3.3. Seasonal Variations of Forecasting Models

To compare the forecasting ability of seasonal variations of foF2, samples of data at 00:00 UT and 12:00 UT in 2015 and 2019 are selected, respectively.

Figure 10 are samples of seasonal variations of observed and forecasting foF2 values for 4 stations at DAR, BRI, CAN, and HOB for the low solar activity year in 2019. Similar samples of comparations between observed and forecasting foF2 values for 4 stations at SAY, SHY, WUH, and BEJ stations for high solar activity year in 2015. The observed values are shown together with the forecasting values obtained from BPNN, GABP, IRI2016, and LSTM models. As can be seen from Figure 10 and Figure 11, all four prediction models can capture the general trend of seasonal variabilities of foF2 no matter during low or high solar activity year. However, the variation trend of the LSTM model is closer to the observations, the BPNN and GABP model are between the LSTM model and IRI2016 model, while the IRI2016 model deviates from the observation curve to some extent, indicating that the LSTM model is much better than BPNN, GABP, and IRI2016 models.

4. Conclusions

In this paper, an LSTM model based on deep learning for foF2 forecasting is developed. To verify the forecasting ability and performance of the deep learning LSTM model, a BPNN model and a GABP model are constructed for comparison and analysis. Input parameters of these models including the factors associated with geographic locations, solar activity, solar cycle, magnetic activity, neutral wind, diurnal information, and seasonal information. All the forecasting models are compared with that of the observed data under different geomagnetic conditions. The results illustrate that all models can successfully forecast the general diurnal and seasonal shape of foF2 behavior, but the deep learning LSTM model is the closest to the observed foF2 values. By testing against the international reference ionosphere IRI2016 model, we found that the deep learning LSTM model forecasting overperforms the empirical model for both quiet and active geomagnetic conditions.

Under different solar geomagnetic activities, the results of the four models are compared and analyzed. Compared with the BPNN model and the GABP model, the LSTM model which can shed light on sequential variation in time-series data shows significantly better performance in forecasting foF2 values, especially during geomagnetic storm days, only the LSTM model can capture the variations for sudden drops of foF2 peak values. We can infer that the deep learning methods are promising in the application for forecasting ionospheric parameters in contrast to the traditional neuron network methods.

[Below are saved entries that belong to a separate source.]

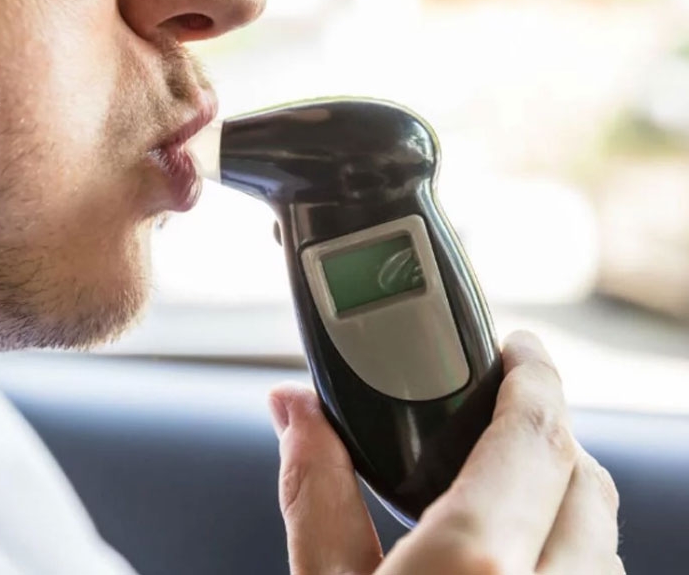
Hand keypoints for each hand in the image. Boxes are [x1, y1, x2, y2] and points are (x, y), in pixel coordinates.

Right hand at [269, 331, 623, 574]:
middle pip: (586, 480)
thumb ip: (316, 495)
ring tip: (502, 485)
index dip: (533, 376)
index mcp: (476, 566)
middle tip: (500, 410)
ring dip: (564, 496)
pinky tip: (516, 558)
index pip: (534, 436)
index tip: (519, 347)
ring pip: (605, 541)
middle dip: (548, 433)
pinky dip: (571, 553)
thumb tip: (296, 412)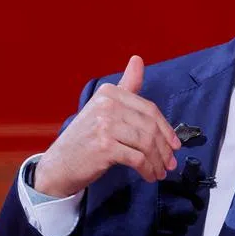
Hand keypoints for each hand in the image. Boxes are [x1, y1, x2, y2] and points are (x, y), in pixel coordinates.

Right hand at [34, 55, 180, 196]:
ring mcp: (105, 125)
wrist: (59, 164)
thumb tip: (138, 59)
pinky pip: (137, 159)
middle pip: (150, 127)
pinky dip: (148, 169)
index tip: (174, 145)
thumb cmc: (86, 138)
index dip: (166, 129)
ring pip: (146, 143)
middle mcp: (107, 105)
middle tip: (170, 163)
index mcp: (109, 92)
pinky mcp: (104, 147)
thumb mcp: (104, 108)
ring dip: (158, 161)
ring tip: (160, 172)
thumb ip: (125, 86)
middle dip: (164, 149)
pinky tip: (149, 175)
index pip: (149, 109)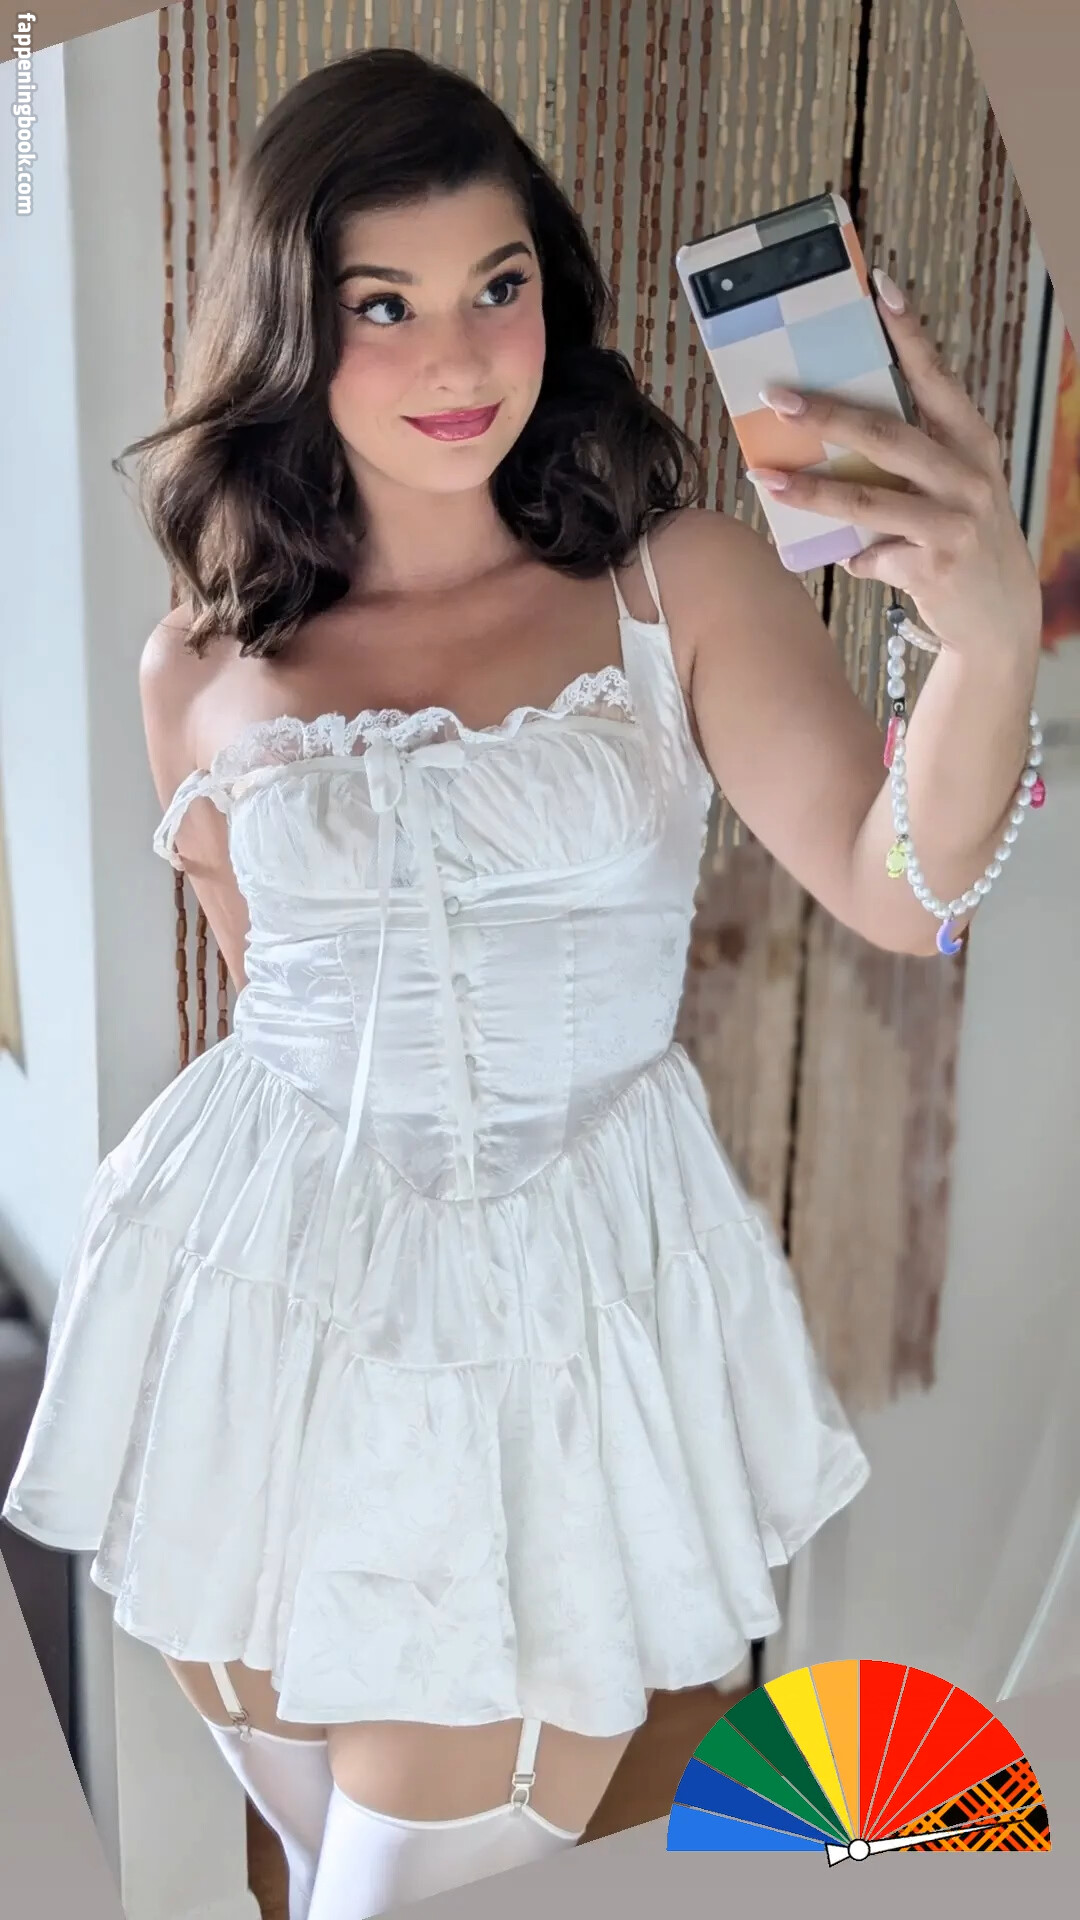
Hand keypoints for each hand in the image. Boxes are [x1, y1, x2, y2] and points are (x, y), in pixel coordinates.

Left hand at [746, 268, 1042, 661]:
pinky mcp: (935, 566)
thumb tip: (827, 445)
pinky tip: (851, 560)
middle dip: (829, 412)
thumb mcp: (950, 489)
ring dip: (810, 490)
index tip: (879, 288)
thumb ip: (904, 464)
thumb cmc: (962, 538)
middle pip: (889, 433)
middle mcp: (969, 475)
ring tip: (765, 476)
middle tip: (778, 396)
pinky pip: (874, 554)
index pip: (936, 378)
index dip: (908, 333)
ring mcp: (955, 522)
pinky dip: (856, 557)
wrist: (999, 615)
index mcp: (972, 442)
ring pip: (869, 497)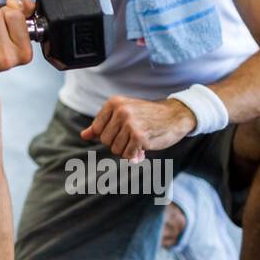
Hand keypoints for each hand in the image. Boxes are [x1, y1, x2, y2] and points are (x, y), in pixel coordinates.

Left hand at [79, 95, 196, 161]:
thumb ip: (102, 124)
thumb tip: (84, 135)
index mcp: (113, 103)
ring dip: (128, 150)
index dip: (109, 135)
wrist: (175, 115)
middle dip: (118, 143)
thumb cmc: (147, 116)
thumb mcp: (123, 114)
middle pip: (105, 141)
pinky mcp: (139, 136)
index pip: (97, 130)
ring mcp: (130, 123)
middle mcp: (120, 111)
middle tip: (133, 136)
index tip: (123, 130)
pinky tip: (144, 147)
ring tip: (140, 140)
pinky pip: (128, 155)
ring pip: (116, 150)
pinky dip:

While the accuracy of the deep learning LSTM model is the optimal one of all these models, there are still some degrees of forecasting deviation. An improvement over the LSTM model can be achieved if data from more stations are included in the training of the deep learning network in the future. In addition, some other deep learning methods could be explored for the forecasting of foF2 and also deep learning methods in the forecasting of some other ionospheric parameters namely hmF2 (peak heights of the F2 layer), M3000F2 (M factor of F2 layer), and TEC. Moreover, further studies can be explored to improve the accuracy of the deep learning LSTM model, and significant developments to the LSTM model are needed for mapping foF2 on a global scale in the short term, or even in real-time forecasting for our future studies.